大河原克行のキーマンウォッチ
富士通・時田隆仁社長が語る、“営業利益率10%必達を宣言できる理由”
2020年1月6日 06:00
目的なくしてテクノロジーを作るということはあり得ない
――2019年12月には、いよいよスーパーコンピュータの富岳の出荷が始まりました。また、富士通には、最先端コンピューティングのひとつであるデジタルアニーラ、そして5Gのネットワーキングへの取り組みなど、世界有数のコンピューティング技術やネットワーク技術があります。これらは、サービスオリエンテッドカンパニーやDX企業を目指すうえで、どんな役割を果たしますか。
なんのためのコンピューティングパワーなのか、なんのためのコンピューティングテクノロジーであり、ネットワークテクノロジーであるのか。それを問うことが真っ先でなくてはいけません。いいものを作ったので売りましょうというような発想では、これらのテクノロジーは、富士通の今後の目指すべき方向からは外れます。

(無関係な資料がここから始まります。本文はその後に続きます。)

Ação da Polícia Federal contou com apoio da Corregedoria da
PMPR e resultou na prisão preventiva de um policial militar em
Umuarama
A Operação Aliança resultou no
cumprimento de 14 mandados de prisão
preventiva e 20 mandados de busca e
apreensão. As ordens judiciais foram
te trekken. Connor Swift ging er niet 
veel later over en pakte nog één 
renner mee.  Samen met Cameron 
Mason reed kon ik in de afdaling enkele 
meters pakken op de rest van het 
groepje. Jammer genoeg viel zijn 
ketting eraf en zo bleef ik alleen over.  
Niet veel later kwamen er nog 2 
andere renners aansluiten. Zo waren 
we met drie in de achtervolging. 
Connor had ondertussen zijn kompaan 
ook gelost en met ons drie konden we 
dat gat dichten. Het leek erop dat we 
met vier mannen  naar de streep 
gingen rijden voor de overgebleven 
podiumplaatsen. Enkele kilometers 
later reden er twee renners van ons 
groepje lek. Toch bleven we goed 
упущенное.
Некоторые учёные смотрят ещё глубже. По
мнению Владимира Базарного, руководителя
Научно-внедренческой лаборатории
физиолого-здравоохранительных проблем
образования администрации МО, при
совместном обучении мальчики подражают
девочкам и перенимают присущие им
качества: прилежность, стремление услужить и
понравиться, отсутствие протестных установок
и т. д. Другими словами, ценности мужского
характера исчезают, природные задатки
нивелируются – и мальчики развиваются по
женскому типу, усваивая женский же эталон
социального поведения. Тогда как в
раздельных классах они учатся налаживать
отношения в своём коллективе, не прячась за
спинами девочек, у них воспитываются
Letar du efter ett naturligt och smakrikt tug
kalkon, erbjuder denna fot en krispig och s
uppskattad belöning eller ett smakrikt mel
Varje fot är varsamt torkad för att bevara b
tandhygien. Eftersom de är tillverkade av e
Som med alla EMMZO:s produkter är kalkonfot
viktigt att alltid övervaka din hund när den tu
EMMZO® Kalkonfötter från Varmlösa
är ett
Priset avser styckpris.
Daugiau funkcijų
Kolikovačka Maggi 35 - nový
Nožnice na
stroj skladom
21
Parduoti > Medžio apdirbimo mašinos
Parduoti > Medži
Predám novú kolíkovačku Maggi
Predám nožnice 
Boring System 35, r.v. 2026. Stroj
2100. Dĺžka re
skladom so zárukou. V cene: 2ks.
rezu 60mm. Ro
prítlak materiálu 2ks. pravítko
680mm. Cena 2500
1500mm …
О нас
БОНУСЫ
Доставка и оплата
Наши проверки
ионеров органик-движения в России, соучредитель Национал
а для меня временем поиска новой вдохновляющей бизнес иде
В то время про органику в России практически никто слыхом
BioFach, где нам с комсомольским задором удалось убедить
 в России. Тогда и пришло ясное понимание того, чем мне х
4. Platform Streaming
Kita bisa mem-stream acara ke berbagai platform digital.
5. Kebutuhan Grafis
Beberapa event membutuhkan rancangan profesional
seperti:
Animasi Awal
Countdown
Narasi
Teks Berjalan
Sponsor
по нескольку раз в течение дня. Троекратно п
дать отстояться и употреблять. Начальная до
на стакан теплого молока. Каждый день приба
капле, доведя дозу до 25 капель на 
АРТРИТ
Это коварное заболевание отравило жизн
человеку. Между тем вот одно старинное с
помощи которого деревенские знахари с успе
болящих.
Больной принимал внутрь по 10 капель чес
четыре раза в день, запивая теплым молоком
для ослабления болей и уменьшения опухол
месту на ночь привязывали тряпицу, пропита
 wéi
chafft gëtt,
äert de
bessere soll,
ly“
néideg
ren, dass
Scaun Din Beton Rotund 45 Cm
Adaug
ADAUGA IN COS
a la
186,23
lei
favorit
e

確かに、コンピューティングを支えるテクノロジーが、富士通の本質的な強みであることに違いはありません。しかし、これが唯一のものなのか、だれでも作れるものなのかという点もしっかり見極めていく必要があります。そこには明確な選択が必要だと思っています。社会課題を解決するためには、特化したテクノロジーが必要です。そして、それを具現化するために必要な特化したハードウェアが必要になることもあります。そのテクノロジーやコンピューティングが、富士通しかできないものであれば、富士通はそれに取り組んでいきます。
富岳を例にとれば、このスーパーコンピュータは、膨大なデータを高速に処理するためには、京の100倍の性能が必要だというニーズによって生まれたものであり、気象変動の解析や創薬などに役立てたいという、社会のニーズに応えるという具体的な目的があり、そこに富士通のテクノロジーを生かすことができた結果、生まれたものです。目的なくして、テクノロジーを作るということはあり得ません。

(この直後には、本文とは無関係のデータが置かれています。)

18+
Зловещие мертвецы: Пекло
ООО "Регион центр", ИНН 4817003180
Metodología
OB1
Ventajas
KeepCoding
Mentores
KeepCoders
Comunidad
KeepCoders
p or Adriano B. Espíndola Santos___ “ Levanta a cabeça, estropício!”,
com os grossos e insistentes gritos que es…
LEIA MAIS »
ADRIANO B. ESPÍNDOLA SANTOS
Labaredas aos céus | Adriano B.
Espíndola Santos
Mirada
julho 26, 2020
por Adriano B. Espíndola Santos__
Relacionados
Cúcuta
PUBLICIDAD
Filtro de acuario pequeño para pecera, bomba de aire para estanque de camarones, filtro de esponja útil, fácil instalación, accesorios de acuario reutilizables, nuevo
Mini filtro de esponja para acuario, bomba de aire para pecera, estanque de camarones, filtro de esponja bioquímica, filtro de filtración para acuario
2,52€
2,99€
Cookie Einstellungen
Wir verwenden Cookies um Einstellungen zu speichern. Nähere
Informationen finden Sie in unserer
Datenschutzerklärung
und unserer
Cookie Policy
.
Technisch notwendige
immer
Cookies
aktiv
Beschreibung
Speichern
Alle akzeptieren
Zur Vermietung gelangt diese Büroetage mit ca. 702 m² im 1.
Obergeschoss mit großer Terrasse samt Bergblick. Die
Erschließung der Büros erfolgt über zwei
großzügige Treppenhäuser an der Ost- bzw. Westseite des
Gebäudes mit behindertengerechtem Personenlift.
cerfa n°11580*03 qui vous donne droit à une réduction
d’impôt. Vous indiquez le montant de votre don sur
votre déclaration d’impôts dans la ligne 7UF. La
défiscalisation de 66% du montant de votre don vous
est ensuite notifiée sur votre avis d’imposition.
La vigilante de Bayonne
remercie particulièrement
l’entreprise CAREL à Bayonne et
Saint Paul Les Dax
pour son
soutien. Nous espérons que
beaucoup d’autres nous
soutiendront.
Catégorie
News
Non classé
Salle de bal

富士通でやるかどうかというのは、その価値に届くものが富士通で作れるかどうかということが判断基準になります。もっといいものがあって、それを使った方が、目的が達成できるといった場合に、当然、お客さまはそちらを選びます。DX企業を目指す富士通も、お客さまがそちらを選ぶのであれば、富士通はそれを使う。
もし、富士通がコンピューティングにこだわるのであれば、お客さまから選ばれるものを作らなければならないということです。作れなかったら必要ない。作れたら継続する。ただこれは、モノを作る、作らないという短絡的な議論ではないと考えています。
富士通はソリューションやインテグレーションを提供してきた会社であり、それをより強くしていきたい。そのためには、テクノロジーの面でも、業種、業務の在り方についても、フェアに見る必要があります。ただ、テクノロジーの力を持っていないとすべてをフェアに見ることはできません。その点でもテクノロジーの力を自ら持つことは大切です。
富士通の最大の強みは、テクノロジーと強固な顧客基盤に支えられた業務や業種ノウハウの蓄積だといえます。このテクノロジーを使って、顧客や社会の価値に変えるということにもっと取り組んでいきたいと考えています。